Pot Roast with Cauliflower

Pot Roast with Cauliflower


2 1/2 pounds chuck (trimmed and cut into 1 inch pieces)
2 tablespoons all-purpose flour
2 tablespoons olive oil
2 tablespoons tomato paste
1 clove garlic (sliced)
1 teaspoon salt
1/4 cup red wine
3 cups beef stock
2 tablespoons beef demi-glace
1 1/3 cups baby carrots (sliced into 1/2 inch pieces)
1 cup pearl onions (frozen)
2 cups baby potatoes (halved)
1 sprig fresh thyme
1 head cauliflower (trimmed and quartered)

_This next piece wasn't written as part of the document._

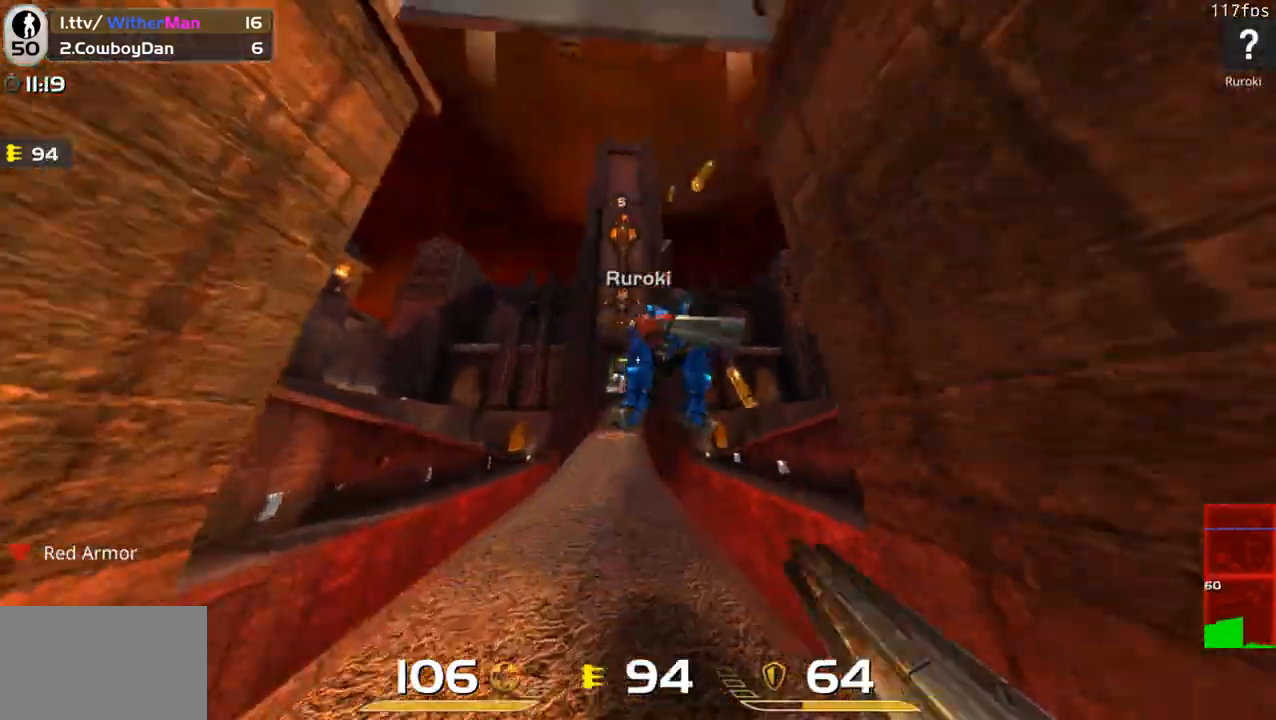
{"keys": ["d", "s"], "mouse": ["left"], "events": [[83, "s", "up"], [133, "a", "down"], [183, "w", "down"], [217, "a", "up"], [317, "w", "up"], [367, "d", "down"], [467, "s", "down"]]}
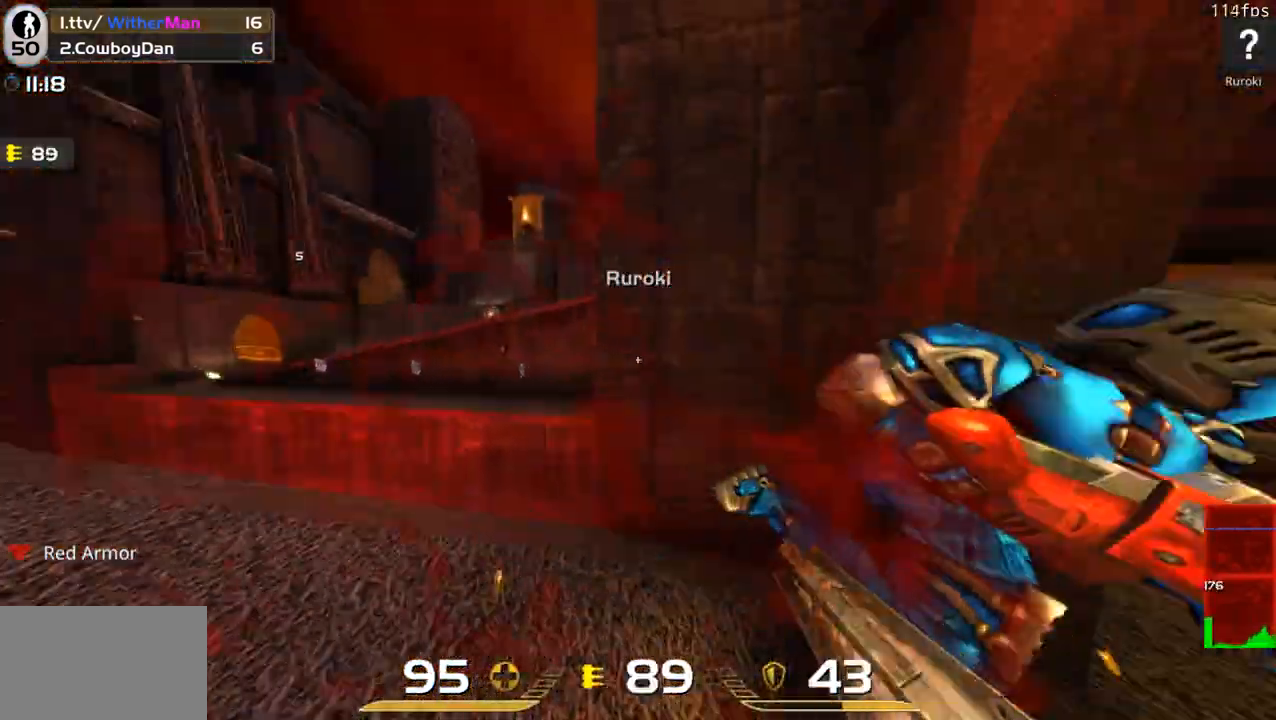
{"keys": ["w"], "mouse": ["left"], "events": [[50, "s", "up"], [183, "w", "down"], [467, "d", "up"]]}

1Set KitchenAid® Multi-Cooker to Sear 450ºF and preheat.
2Add oil to Cooking Pot and heat for 1 minute. Coat beef with evenly with flour,and sear in oil in batches for 3-4 minutes, turning until browned on all sides.
3Add tomato paste, garlic and salt and stir until evenly coated.
4Set Multi-Cooker to Manual with the temperature set to 300 ºF. Add wine and deglaze by gently scraping the bottom of cooking pot. Add beef stock and demi-glace* and stir well.
5Add carrots, onions, potatoes and thyme. Cover and cook for 1-1/2 hours or until meat is fork tender. Add additional liquid if necessary.
6Place cauliflower on top of meat, cook covered for an additional 8-10 minutes or until just tender. Serve immediately.